Personally, the future that I hope for is a preprint → pseudonymous paid peer review → overlay journal system. I think it’s close enough to our current institutions to avoid breaking anything while alleviating many pain points. But the beauty of living on the edge of the future is that regardless of what I think, you can choose your own ideal scientific system. So start an overlay journal, or submit your paper to ELife once they become peer review coordinators, or come up with something better than anything I’ve written about. In a world that is changing every day, go make your own choice for the future happen.

Further Reading

Footnotes

  1. Read Fyfe et al. for a more in-depth though fairly UK-centric description. 

  2. Technically, the journal only receives the copyright for the paper, but given that you can’t even include the published version in your dissertation, you effectively don’t own it. 

  3. If the political winds don’t blow a different course, the embargo period will also go away in 2025

  4. Sure, some people publish preprints, but in a preprint-only world there would be no reason to delay an extra X months/years. 
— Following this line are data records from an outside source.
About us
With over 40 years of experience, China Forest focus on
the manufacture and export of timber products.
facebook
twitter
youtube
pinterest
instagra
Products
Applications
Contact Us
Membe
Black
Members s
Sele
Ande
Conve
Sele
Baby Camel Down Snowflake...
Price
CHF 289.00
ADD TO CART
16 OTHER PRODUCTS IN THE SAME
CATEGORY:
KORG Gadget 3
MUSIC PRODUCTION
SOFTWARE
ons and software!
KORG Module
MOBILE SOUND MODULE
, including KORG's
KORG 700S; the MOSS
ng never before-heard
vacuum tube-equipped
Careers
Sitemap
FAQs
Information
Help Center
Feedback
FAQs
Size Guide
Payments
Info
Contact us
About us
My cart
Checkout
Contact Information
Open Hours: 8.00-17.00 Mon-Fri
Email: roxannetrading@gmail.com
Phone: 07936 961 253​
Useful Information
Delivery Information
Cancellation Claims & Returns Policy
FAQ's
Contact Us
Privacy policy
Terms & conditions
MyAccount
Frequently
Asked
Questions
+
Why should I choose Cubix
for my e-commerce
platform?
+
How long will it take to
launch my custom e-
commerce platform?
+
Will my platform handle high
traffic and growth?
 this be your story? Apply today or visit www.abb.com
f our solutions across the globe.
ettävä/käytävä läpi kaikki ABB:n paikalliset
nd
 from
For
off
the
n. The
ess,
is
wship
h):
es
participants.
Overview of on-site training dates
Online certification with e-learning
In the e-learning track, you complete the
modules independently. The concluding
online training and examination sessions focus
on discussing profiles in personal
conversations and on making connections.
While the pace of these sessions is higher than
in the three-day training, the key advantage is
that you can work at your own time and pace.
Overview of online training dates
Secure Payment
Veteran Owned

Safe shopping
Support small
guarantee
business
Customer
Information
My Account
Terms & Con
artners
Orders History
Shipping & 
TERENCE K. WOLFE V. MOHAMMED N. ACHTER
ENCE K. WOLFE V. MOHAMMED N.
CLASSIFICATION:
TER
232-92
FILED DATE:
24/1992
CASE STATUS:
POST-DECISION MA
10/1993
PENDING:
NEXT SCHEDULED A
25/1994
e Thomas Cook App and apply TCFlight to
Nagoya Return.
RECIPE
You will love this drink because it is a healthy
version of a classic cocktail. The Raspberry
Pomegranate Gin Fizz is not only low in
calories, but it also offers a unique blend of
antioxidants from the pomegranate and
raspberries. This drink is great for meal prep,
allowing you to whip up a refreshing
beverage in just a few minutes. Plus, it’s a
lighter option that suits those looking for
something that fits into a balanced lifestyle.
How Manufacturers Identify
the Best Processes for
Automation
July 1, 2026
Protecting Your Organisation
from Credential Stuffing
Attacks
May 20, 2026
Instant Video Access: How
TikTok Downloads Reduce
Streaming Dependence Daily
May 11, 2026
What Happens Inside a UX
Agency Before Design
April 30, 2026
  5. There are caps on indirect costs, so the journal subscriptions likely don’t solely come from there. I feel like there has to be a detailed breakdown of funding sources for various academic expenses at public universities, but I was unable to find it. 

  6. For some definition of “good” that combines expected citations, the significance of findings, interest to the reviewers, luck, etc. 

  7. I’ve been reading deep learning research for ~6 years now, but I haven’t attended any DL conferences myself. This section is my understanding of the system from my spot in computational biology. 

  8. In truth it’s a little more complicated than that; some conferences prohibit posting/promotion of non-anonymized papers to maintain double-blindness in the review process. 

  9. Someday I want to run an experiment by purchasing a Twitter ad for the same price as an article publication fee and see whether the journal or the ad gets more people to read the paper. I suspect it would be the latter. 

  10. At least that’s what I do. Your mileage may vary. 

  11. Yes, their initials are both AK. No, they are not the same person as far as I know. 

  12. In fact, companies like Yelp have built entire businesses around the thesis “peer review is a useful signal” for a different type of peer review. 

  13. That is to say, if a review is very negative, it’s difficult to tell whether that’s a function of the reviewer or the paper unless you have many reviews to compare against. 

  14. Code review should also be a part of the peer review process, but given the current state of peer review that’s probably a discussion for the future. 

  15. We in the royal sense, if I remember correctly, it’s Florian’s idea.